Cameron accuse le patron du Labour de "sympathie avec le terrorisme"

Le Premier ministre britannique David Cameron a violemment critiqué mercredi le nouveau patron du parti travailliste Jeremy Corbyn en l'accusant de "sympathie avec le terrorisme", lors d'un discours au dernier jour du congrès du parti conservateur à Manchester (nord-ouest).

"Des milliers de mots ont été écrits sur le nouveau patron du Labour", a déclaré M. Cameron devant les militants et cadres du parti tory.

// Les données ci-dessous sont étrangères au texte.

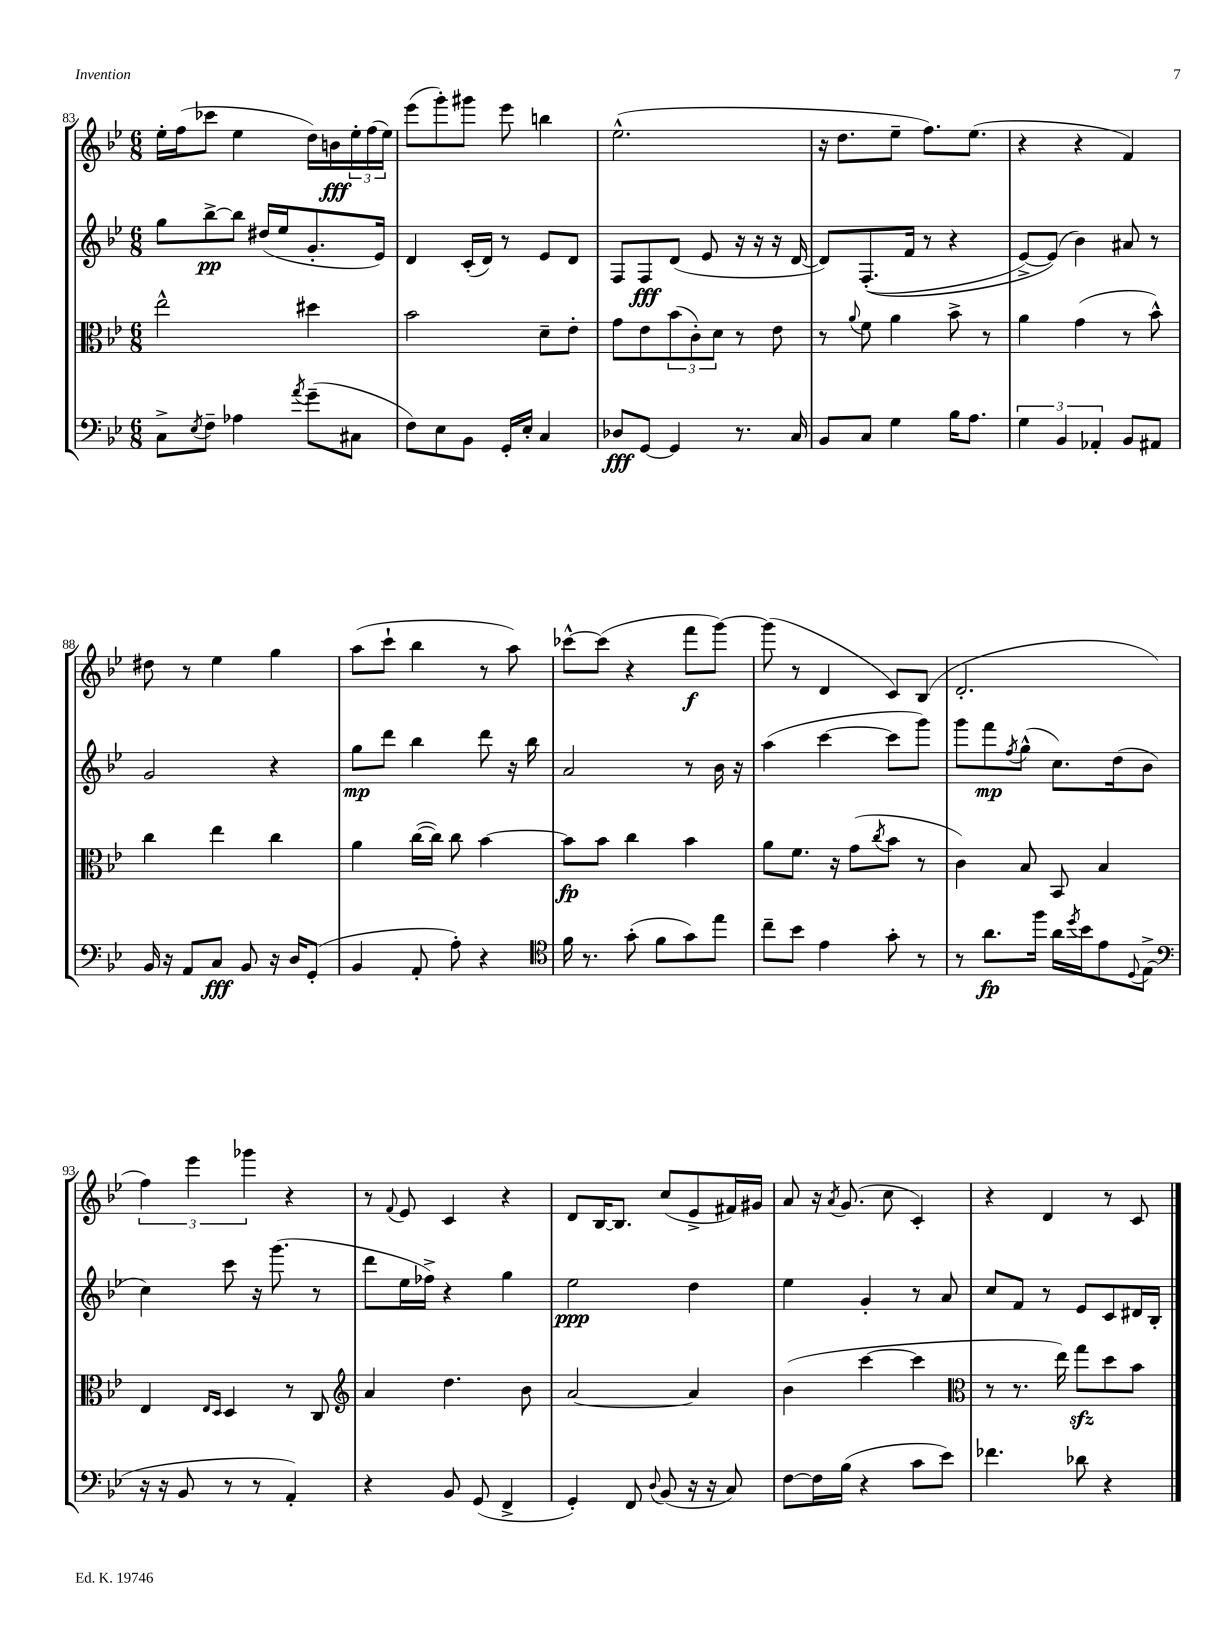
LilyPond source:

<<
\new StaffGroup <<
\new Staff = "s0" {
    \clef treble \key bes \major \numericTimeSignature \time 6/8
    ees''16-. f''16( ces'''8 ees''4 d''16) b'16\fff \tuplet 3/2 { ees''16-. f''16( ees''16) } |
    ees'''8( g'''8-.) gis'''8 ees'''8 b''4 |
    ees''2.-^( |
    r16 d''8. ees''8-- f''8.) ees''8.( |
    r4 r4 f'4) |
    dis''8 r8 ees''4 g''4 |
    a''8( c'''8-! bes''4 r8 a''8) |
    ces'''8~-^ ces'''8( r4 f'''8\f g'''8~) |
    g'''8( r8 d'4 c'8) bes8( |
    d'2.-. |
    \tuplet 3/2 { f''4) ees'''4 ges'''4 } r4 |
    r8 \appoggiatura { f'8 } ees'8 c'4 r4 |
    d'8 bes16~ bes8. c''8( ees'8-> fis'16) gis'16 |
    a'8 r16 \acciaccatura { a'8 } g'8.( c''8 c'4-.) |
    r4 d'4 r8 c'8 \bar "|." |
}
\new Staff = "s1" {
    \clef treble \key bes \major \numericTimeSignature \time 6/8
    g''8 bes''8~->\pp bes''8 dis''16( ees''16 g'8.-. ees'16) |
    d'4 c'16-.( d'16) r8 ees'8 d'8 |
    f8 f8\fff d'8( ees'8 r16 r16 r16 d'16~ |
    d'8) f8.-.(\( f'16 r8 r4 |
    ees'8~->) ees'8(\) bes'4) ais'8 r8 |
    g'2 r4 |
    g''8\mp d'''8 bes''4 d'''8 r16 bes''16 |
    a'2 r8 bes'16 r16 |
    a''4( c'''4~ c'''8 g'''8) |
    g'''8 f'''8\mp \acciaccatura { f''8 } g''8-^( c''8.) d''16( bes'8 |
    c''4) c'''8 r16 g'''8.( r8 |
    d'''8 ees''16 fes''16->) r4 g''4 |
    ees''2\ppp d''4 |
    ees''4 g'4-. r8 a'8 |
    c''8 f'8 r8 ees'8 c'8 dis'16 bes16-. \bar "|." |
}
\new Staff = "s2" {
    \clef alto \key bes \major \numericTimeSignature \time 6/8
    ees''2-^ dis''4 |
    bes'2 d'8-- ees'8-. |
    g'8 ees'8 \tuplet 3/2 { bes'8( c'8-.) d'8 } r8 ees'8 |
    r8 \appoggiatura { a'8 } f'8 a'4 bes'8-> r8 |
    a'4 g'4( r8 bes'8-^) |
    c''4 ees''4 c''4 |
    a'4 c''16~( c''16) c''8 bes'4~ |
    bes'8\fp bes'8 c''4 bes'4 |
    a'8 f'8. r16 g'8( \acciaccatura { c''8 } bes'8 r8 |
    c'4) bes8 bes,8 bes4 |
    ees4 \grace { ees16 d16 } d4 r8 c8 |
    \clef treble a'4 d''4. bes'8 |
    a'2~ a'4 |
    bes'4( c'''4~ c'''4 |
    \clef alto r8 r8. ees''16) g''8\sfz d''8 bes'8 \bar "|." |
}
\new Staff = "s3" {
    \clef bass \key bes \major \numericTimeSignature \time 6/8
    c8-> \acciaccatura { ees8 } f8-- aes4 \acciaccatura { a'8 } g'8--( cis8 |
    f8) ees8 bes,8 g,16-. ees16-. c4 |
    des8\fff g,8~ g,4 r8. c16 |
    bes,8 c8 g4 bes16 a8. |
    \tuplet 3/2 { g4 bes,4 aes,4-. } bes,8 ais,8 |
    bes,16 r16 a,8 c8\fff bes,8 r16 d16 g,8-.( |
    bes,4 a,8-. a8-.) r4 |
    \clef tenor f'16 r8. g'8-.( f'8 g'8) ees''8 |
    c''8-- bes'8 ees'4 g'8-. r8 |
    r8 a'8.\fp f''16 a'16 \acciaccatura { d''8 } bes'16 ees'8 \appoggiatura { d8 } ees8->( |
    \clef bass r16 r16 bes,8 r8 r8 a,4-.) |
    r4 bes,8 g,8( f,4-> |
    g,4-.) f,8 \appoggiatura { d8 } bes,8( r16 r16 c8) |
    f8~ f16 bes16( r4 c'8 ees'8) |
    fes'4. des'8 r4 \bar "|." |
}
>>
>>
\layout { \context { \Score currentBarNumber = #83 } }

"Mais en fait, vous n'avez besoin de savoir qu'une seule chose: il pense que la mort d'Oussama Ben Laden était une tragédie", a ajouté le dirigeant britannique.

"Eh bien non. Une tragédie, ce sont près de 3.000 personnes tuées un matin à New York", a poursuivi M. Cameron en référence aux attentats du 11 septembre 2001.

"Mes amis, nous ne pouvons laisser cet homme répandre dans le pays que nous aimons cette idéologie qui menace la sécurité, sympathise avec le terrorisme et revient à haïr la Grande-Bretagne", a lancé David Cameron, soulevant un tonnerre d'applaudissements.

L'attaque visait une déclaration faite en 2011 par M. Corbyn, qui avait en réalité utilisé le mot "tragédie" pour dénoncer l'exécution de Ben Laden par un commando américain au Pakistan, regrettant qu'il n'ait pu être jugé.

David Cameron a également accusé M. Corbyn d'avoir "complètement abandonné" toute ambition pour le pays, et promis que les conservateurs seraient "le parti des travailleurs".

Le dirigeant britannique, réélu en mai dernier, a également rappelé qu'il ne comptait pas briguer un troisième mandat en 2020, et défini son programme pour les cinq ans à venir, axé autour d'une idée: faire du Royaume-Uni un pays "plus fort".

Un pays, a-t-il développé, "fait de plus grandes ambitions, où les locataires deviennent propriétaires et les employés employeurs (...) et où l'extrémisme est vaincu une fois pour toute".

Sur ce dernier point, il a notamment promis des mesures contre les écoles poussant à la radicalisation religieuse.

"Qu'il n'y ait aucun doute: si vous enseignez l'intolérance, nous vous fermerons", a dit David Cameron.